In North Carolina, Cooper and the legislature have been at odds in a long-running dispute over the state budget. From a distance, the situation in Raleigh looks a lot more like Washington than Richmond: Gridlock. We can’t pretend to understand North Carolina politics, but a divided state government in Virginia has managed to pass a budget without the troubles North Carolina is seeing. Maybe North Carolina could be persuaded that Northam could get along better with the Republican legislature there than Cooper has. We have no idea if that’s true, but that’s our sales pitch. A change of scene might help Northam; a change of governor might help North Carolina.

The real question is why we’d want Cooper. Here’s why: One of the issues that Cooper has been pushing — without much success — is a $3.9 billion bond referendum for school construction.

Does that sound familiar? It should. In Virginia, it’s been a Republican — state Sen. Bill Stanley of Franklin County — who’s been pushing a $3 billion bond issue for school construction.

He hasn’t gotten anywhere either. Northam, in his inaugural address, lamented “crumbling schools” in the state, but hasn’t endorsed Stanley’s proposal. When Stanley presented his bond proposal to the Senate Finance Committee in January, he was met with swift and bipartisan rejection: The panel took just three minutes to vote down the plan 14-2.

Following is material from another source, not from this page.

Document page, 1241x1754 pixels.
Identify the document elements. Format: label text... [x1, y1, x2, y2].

This is why we’d want Cooper in a trade. Perhaps with the combination of a Democratic governor and a Republican legislator pushing the school bond proposal, it might have a better chance of getting through. Of course, some in North Carolina backing school bonds might want Stanley in a trade for the same reason.

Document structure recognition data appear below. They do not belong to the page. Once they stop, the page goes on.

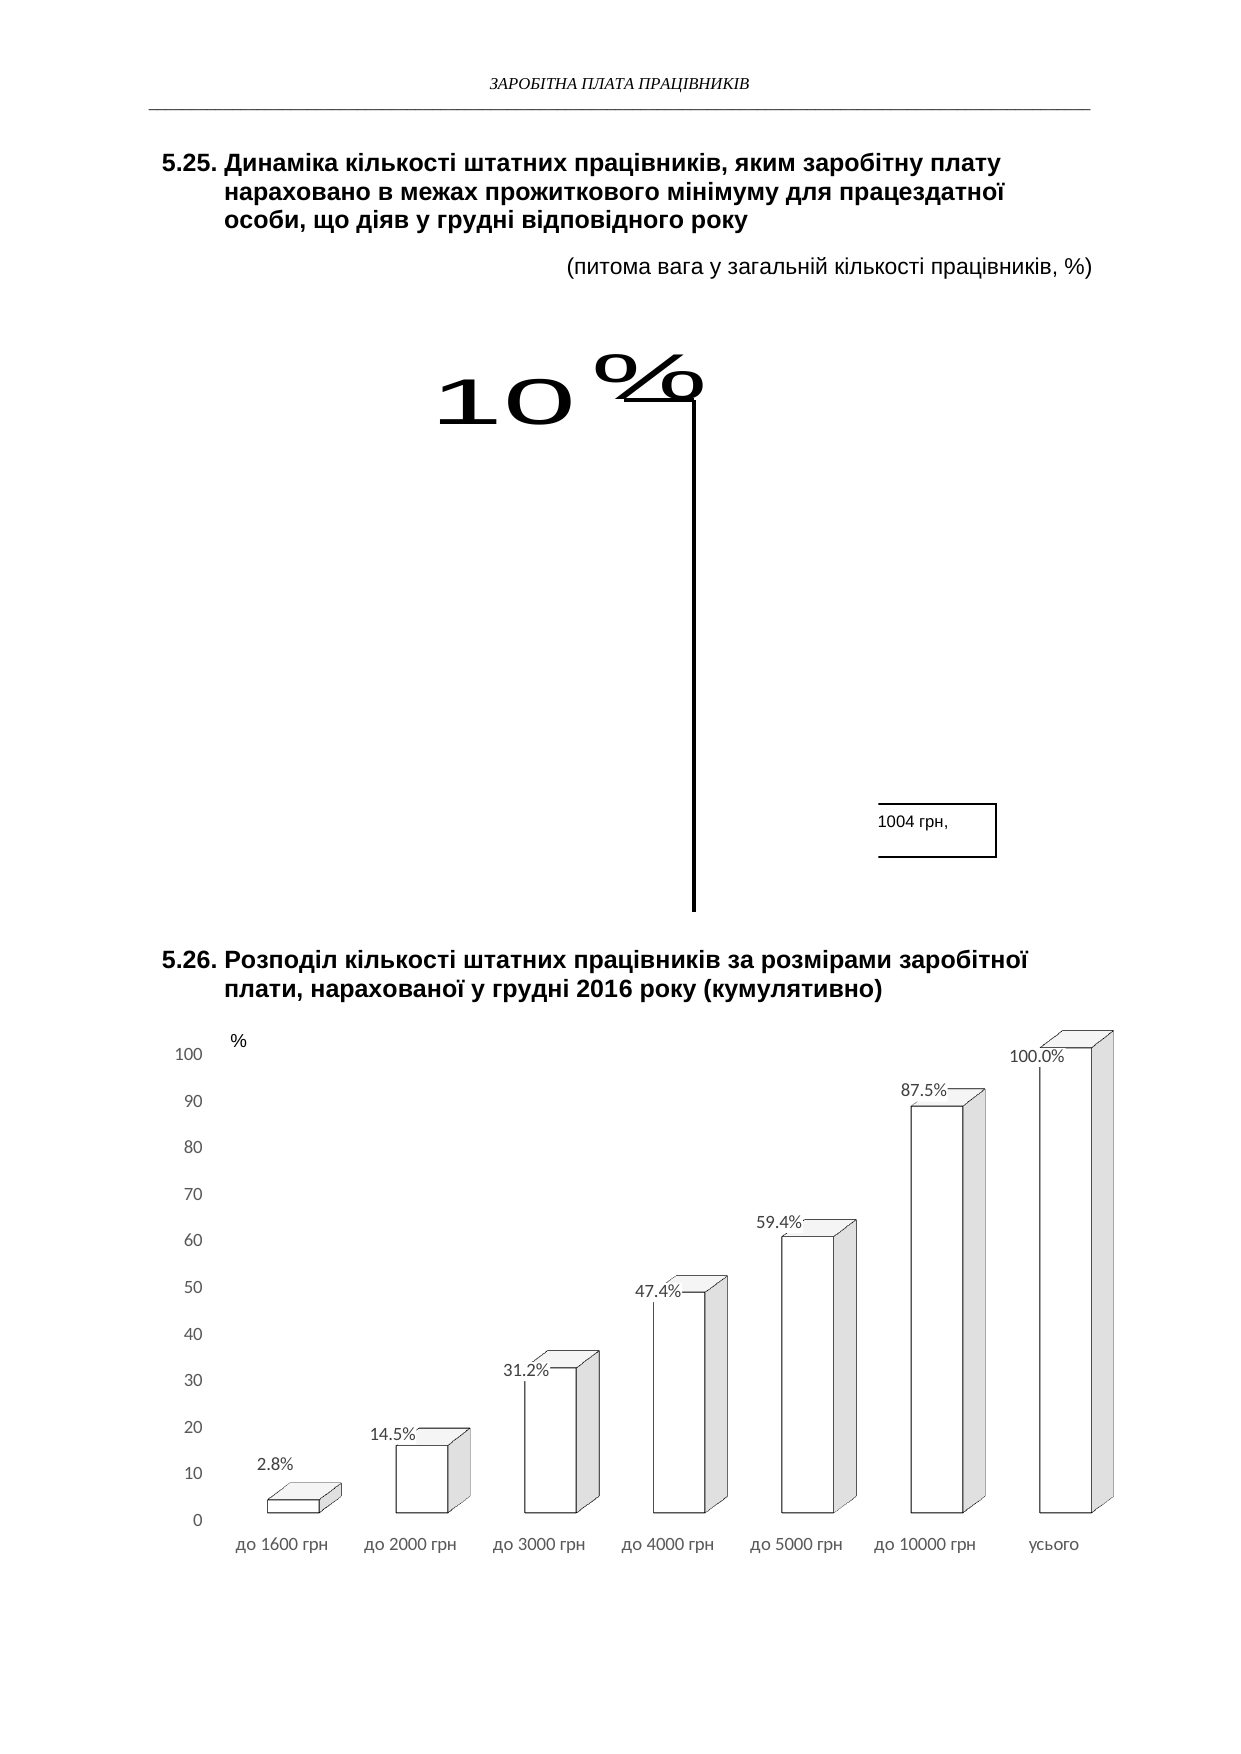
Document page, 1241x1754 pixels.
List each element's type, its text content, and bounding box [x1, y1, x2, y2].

text плати, нарахованої у грудні 2016 року (кумулятивно) [148, 974, 1092, 1002]
text 5.26. Розподіл кількості штатних працівників за розмірами заробітної [148, 945, 1092, 974]
text особи, що діяв у грудні відповідного року [148, 205, 1092, 234]
text (питома вага у загальній кількості працівників, %) [148, 253, 1092, 279]
text нараховано в межах прожиткового мінімуму для працездатної [148, 176, 1092, 205]
text 5.25. Динаміка кількості штатних працівників, яким заробітну плату [148, 148, 1092, 176]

We remain baffled why the school bond proposal hasn’t gotten more traction in Virginia. There are outdated schools in every part of Virginia, but the most embarrassing examples are found in rural areas (represented by Republicans) and central cities (represented by Democrats). In theory, this ought to be an issue that brings together a grand coalition. So far, though, it’s only brought a grand coalition to mostly ignore — and then kill — the proposal. The 14-2 vote against Stanley’s bond proposal united every Democrat on the panel with almost every Republican. The only two “yes” votes were from two Republicans —Bill Carico of Grayson County and Ryan McDougle of Hanover County. Carico is now retiring, so for now Stanley will have one less supporter for the plan when a reconstituted General Assembly convenes in January.

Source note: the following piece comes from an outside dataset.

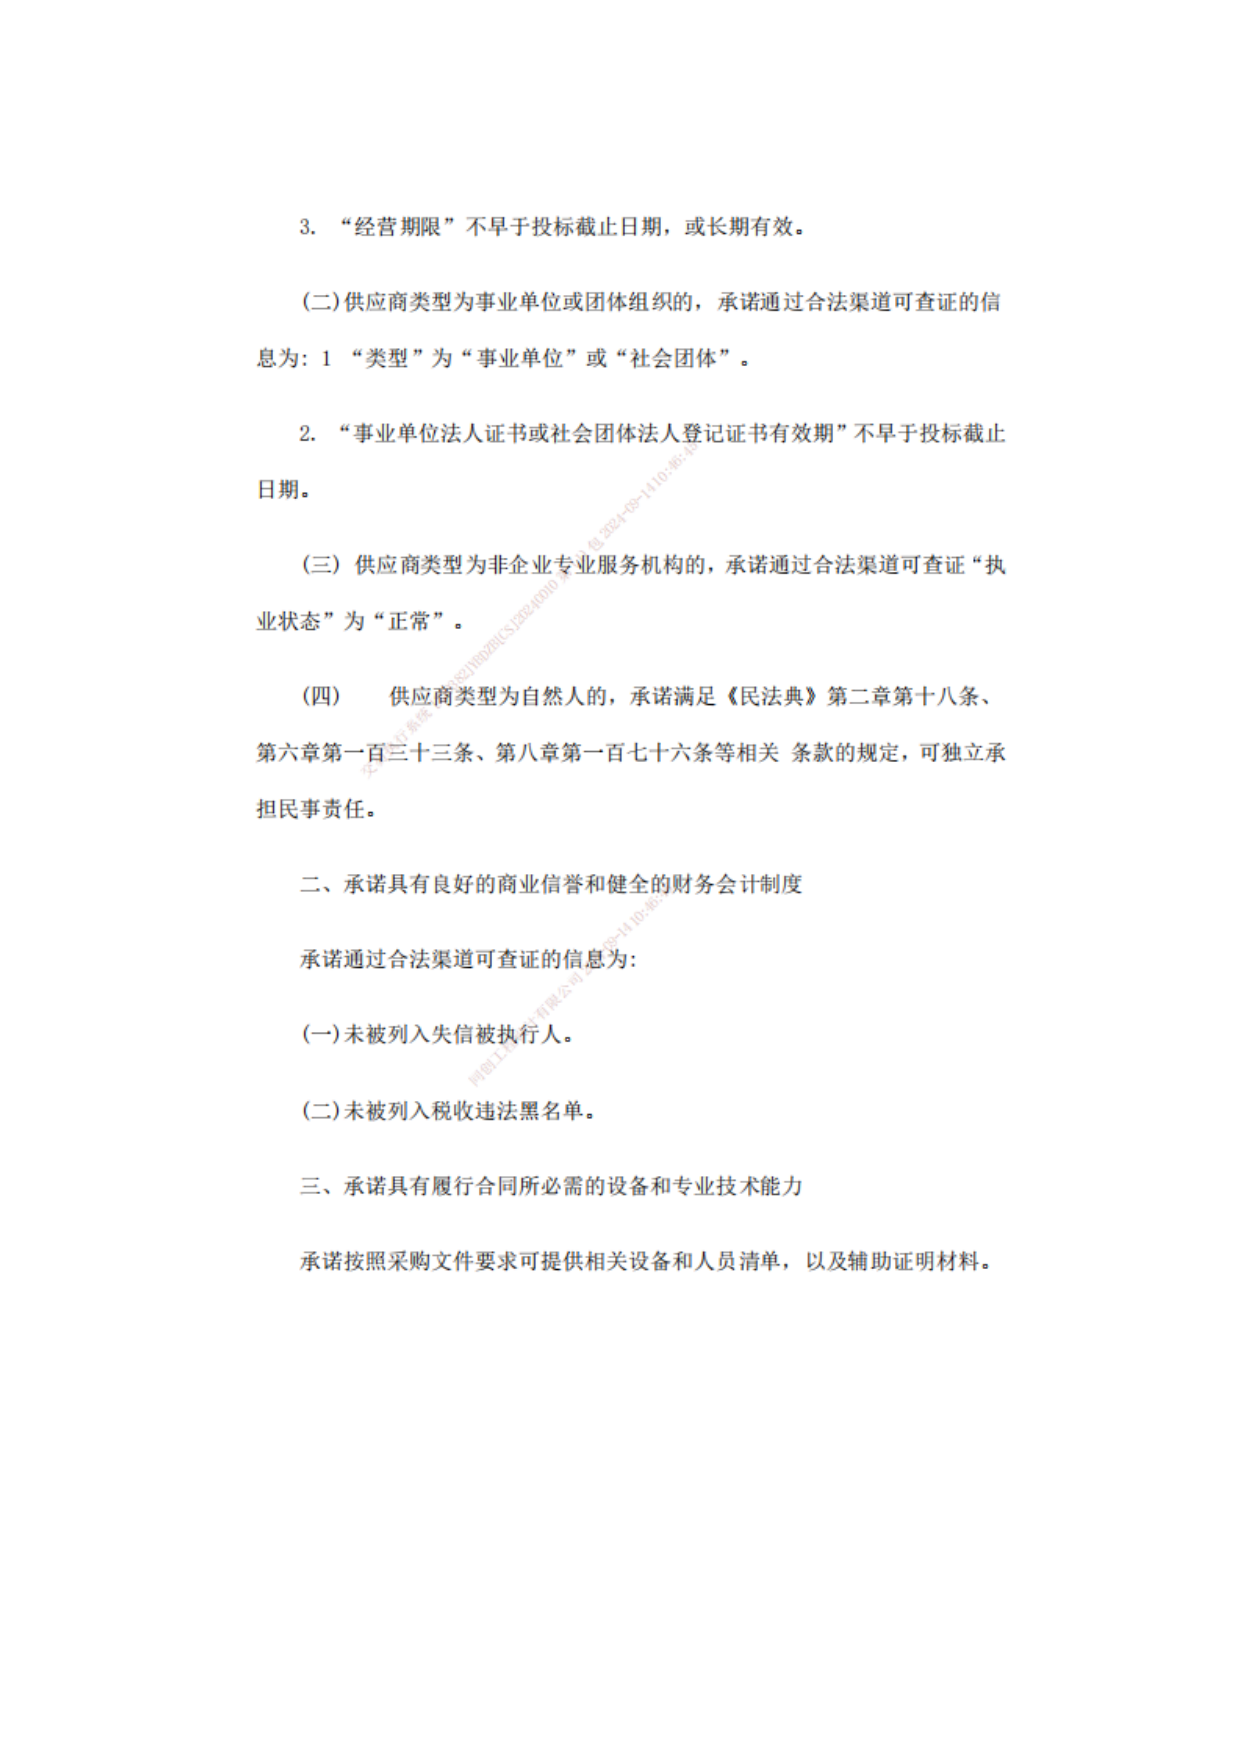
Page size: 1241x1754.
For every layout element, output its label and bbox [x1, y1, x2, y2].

picture [187, 162, 1052, 1305]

Our question is why both parties aren’t pushing school bonds. For Democrats trying to make inroads in rural areas, it seems an obvious challenge: Why isn’t the Republican incumbent working to modernize local schools? For Republicans trying to hold onto seats in the suburbs, it seems an easy way to create a different image for a party than the Party of Trump. Politics, though, doesn’t always play out the way we think it should. Both parties already have their own talking points — partisan ones, ideological ones. The school bond issue doesn’t have an ideological home — as witnessed by the fact that in North Carolina, it’s being pushed by a Democrat and in Virginia by a Republican, and a pretty conservative Republican at that. There’s also no big outside push: The business community pushed hard for I-81 funding because it sees a direct connection between a reliable road and economic growth; there’s less interest in the more indirect connection between modernized schools and a more skilled workforce in the future.

We should also point out that, in some ways, Stanley has pushed a more expensive plan than Cooper has. Cooper’s dollar figure is higher, but his bonds would include both K-12 schools as well as colleges and community colleges. The K-12 portion of his package is $2 billion, so only two-thirds the size of Stanley’s.

Obviously, there won’t be a Northam-for-Cooper trade. But we’d love for Cooper to come to Virginia and persuade some Democrats here to get behind Stanley’s school bonds — and we bet the governor of North Carolina would love it if Stanley could persuade some Republican legislators in his state to get on board with his plan.

Of course, politics doesn’t work that way, either. Too bad. We’ve got a problem here that seems easily solved, if only the politics weren’t so hard.